*** Begin section ***

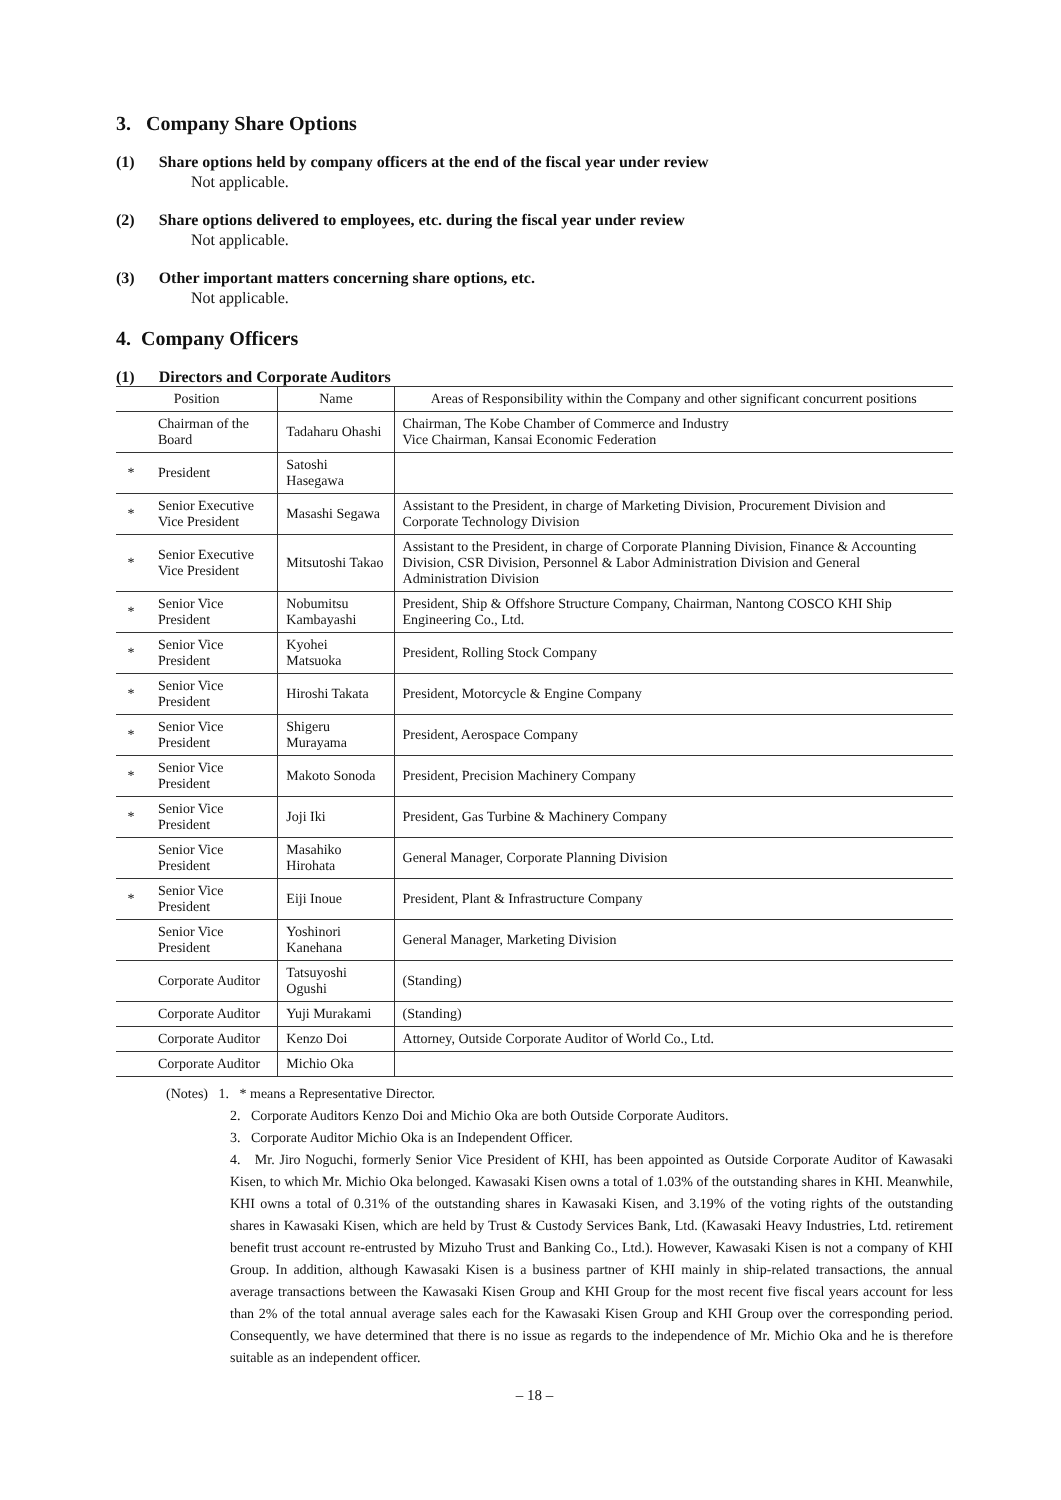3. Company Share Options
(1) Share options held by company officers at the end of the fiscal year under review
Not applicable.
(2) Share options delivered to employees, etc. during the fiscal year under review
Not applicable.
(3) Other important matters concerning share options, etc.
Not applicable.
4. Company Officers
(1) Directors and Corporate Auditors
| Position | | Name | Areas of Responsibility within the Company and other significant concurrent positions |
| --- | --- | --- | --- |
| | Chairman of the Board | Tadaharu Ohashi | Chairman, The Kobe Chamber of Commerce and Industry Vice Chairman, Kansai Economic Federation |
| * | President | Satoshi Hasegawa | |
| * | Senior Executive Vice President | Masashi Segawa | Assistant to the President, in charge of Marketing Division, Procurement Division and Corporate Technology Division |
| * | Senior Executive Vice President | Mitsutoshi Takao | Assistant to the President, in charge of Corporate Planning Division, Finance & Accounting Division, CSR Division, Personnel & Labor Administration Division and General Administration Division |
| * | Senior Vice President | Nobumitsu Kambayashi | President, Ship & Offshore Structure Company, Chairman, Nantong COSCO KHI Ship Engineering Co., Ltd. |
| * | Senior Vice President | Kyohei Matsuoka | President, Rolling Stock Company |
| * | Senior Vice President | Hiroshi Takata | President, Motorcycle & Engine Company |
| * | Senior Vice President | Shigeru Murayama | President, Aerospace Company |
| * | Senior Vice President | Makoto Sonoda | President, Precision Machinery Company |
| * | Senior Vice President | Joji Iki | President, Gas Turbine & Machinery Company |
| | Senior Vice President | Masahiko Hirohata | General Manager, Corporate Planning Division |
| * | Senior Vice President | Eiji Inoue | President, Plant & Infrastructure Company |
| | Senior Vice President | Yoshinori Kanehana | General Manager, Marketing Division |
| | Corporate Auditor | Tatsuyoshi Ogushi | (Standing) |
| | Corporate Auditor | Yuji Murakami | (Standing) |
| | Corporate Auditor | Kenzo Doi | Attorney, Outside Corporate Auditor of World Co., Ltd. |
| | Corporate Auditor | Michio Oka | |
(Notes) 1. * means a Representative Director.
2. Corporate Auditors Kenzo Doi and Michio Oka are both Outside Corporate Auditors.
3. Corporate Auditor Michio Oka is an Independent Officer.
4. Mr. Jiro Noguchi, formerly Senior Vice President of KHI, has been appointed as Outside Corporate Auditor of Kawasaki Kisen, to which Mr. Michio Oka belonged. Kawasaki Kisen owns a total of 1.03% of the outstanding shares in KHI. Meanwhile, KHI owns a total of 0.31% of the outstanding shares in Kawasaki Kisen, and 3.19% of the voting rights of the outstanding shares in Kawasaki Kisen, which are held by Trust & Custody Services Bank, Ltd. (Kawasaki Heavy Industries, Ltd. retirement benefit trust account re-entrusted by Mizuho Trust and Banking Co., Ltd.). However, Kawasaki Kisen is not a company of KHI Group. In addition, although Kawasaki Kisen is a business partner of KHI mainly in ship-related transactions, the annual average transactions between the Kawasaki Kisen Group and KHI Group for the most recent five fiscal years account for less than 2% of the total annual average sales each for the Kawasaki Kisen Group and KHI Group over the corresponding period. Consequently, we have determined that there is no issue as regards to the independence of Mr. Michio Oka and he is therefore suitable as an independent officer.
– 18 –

*** End section ***

What is being asked:
Using the data above, tally each line in which "Chairman" appears and give the number with no other words.

Solution for this task:
2